Major League managing record: 985-1,054.
Minor League managing experience: None.
Minor League managing record: None.
Playing experience: Spent 16 seasons in the Major Leagues with Oakland, Pittsburgh, Houston, the Los Angeles Dodgers and San Francisco and hit .260 with 109 homers and 738 RBIs in 1,860 games. He helped Pittsburgh to the 1979 World Series title by hitting .500 in the World Series. He played with the Astros from 1981-87 and appeared in more games with the Astros than he did with any other team.
Did you know: Garner became a candidate after calling Astros president of baseball operations Tal Smith to recommend Bob Melvin for the job?
What GM Ed Wade said: “I’ve known Phil since we crossed paths in 1981 when I went to the Pirates and he was there. I’ve been a big fan from afar in Detroit and then here his record speaks for itself. He’s a tremendous candidate.”

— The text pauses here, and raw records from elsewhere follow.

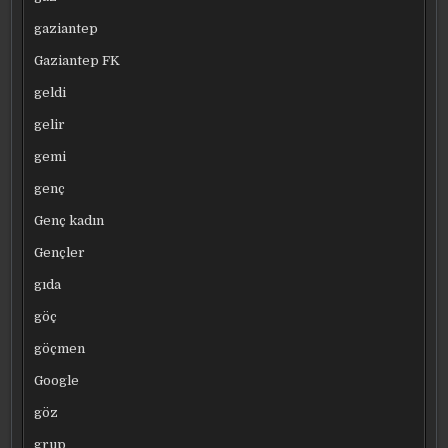
gaziantep
Gaziantep FK
geldi
gelir
gemi
genç
Genç kadın
Gençler
gıda
göç
göçmen
Google
göz
grup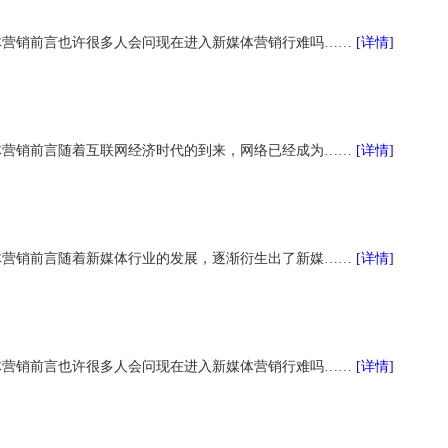
体营销前言也许很多人会问现在进入新媒体营销行难吗……
[详情]
体营销前言随着互联网经济时代的到来，网络已经成为……
[详情]
体营销前言随着新媒体行业的发展，逐渐衍生出了新媒……
[详情]
体营销前言也许很多人会问现在进入新媒体营销行难吗……
[详情]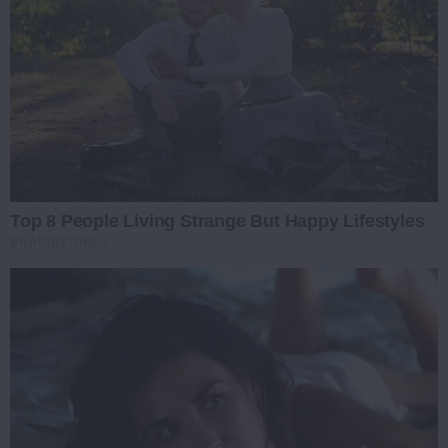
Top 8 People Living Strange But Happy Lifestyles
BRAINBERRIES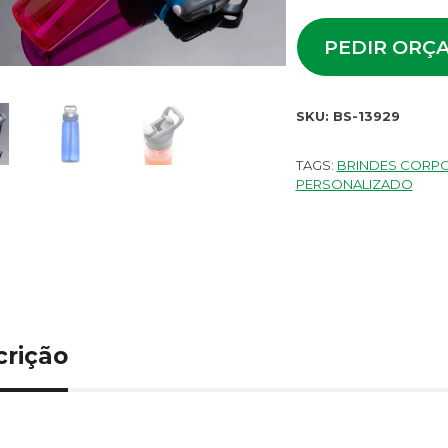
PEDIR ORÇ
SKU:
BS-13929
TAGS:
BRINDES CORP
PERSONALIZADO
crição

Most recent job: Currently the bench coach for the Philadelphia Phillies.
Previous Major League managing experience: Has been interim manager twice, with Pittsburgh in 2005 and Cincinnati in 2007. He went 12-14 in the final 26 games with the Pirates in ’05 and 41-39 in the second half of the season two years later with the Reds, who had the worst record in the Majors when Mackanin took over.
Major League managing record: 53-53.
Minor League managing experience: Managed in the Minor Leagues for 13 seasons and won championships in 1995 (Ottawa of the International League), 2002 (Lynchburg of the Carolina League) and 1990 (Nashville, Eastern Division championship of the American Association). Mackanin has also managed in Venezuela League, Dominican winter league and Puerto Rican winter league. He also has seven years of Major League coaching experience with Pittsburgh and Montreal.
Minor League managing record: 917-849.
Playing experience: Played for nine years as an infielder in the Major Leagues with Texas (1973-74), Montreal (1975-77), Philadelphia (1978-79) and Montreal (1980-81). He hit .226 with 30 homers and 141 RBIs in 548 career games.
Did you know: Mackanin has been succeeded twice by Jim Tracy as a manager, with Class A Peoria in 1986 and the Pittsburgh Pirates in 2006? He succeeded Tracy as manager at Triple-A Ottawa in 1995.
What GM Ed Wade said: “Pete served as interim manager it Pittsburgh and Cincinnati and had great results taking over in Cincinnati. I talked to Wayne Krivsky, who as the GM [in Cincinnati] at the time, and he was a really big advocate of Pete’s. He has managing experience in winter, extensively in the Minor Leagues and on two Major League club. He has a great personality and a good sense of humor.”
Upon hearing the Astros were in search of a full-time manager with plenty of experience, Phil Garner last week called president of baseball operations Tal Smith to give an endorsement of Bob Melvin, who had coached under Garner in Milwaukee.
Before Garner could even mention Melvin’s name, he became a candidate himself.
“All of sudden on the caller ID it showed Phil Garner was calling and I picked up and said, ‘Are you a candidate?'” Smith said. “I was being facetious. ‘Well,’ he said, ‘I wouldn’t mind it, but it’s up to you guys.'”
And that’s how Garner, one of most popular managers in team history and the only one to lead the Astros to the World Series, found himself back in the mix to return to the team that dismissed him with a month remaining in the 2007 season.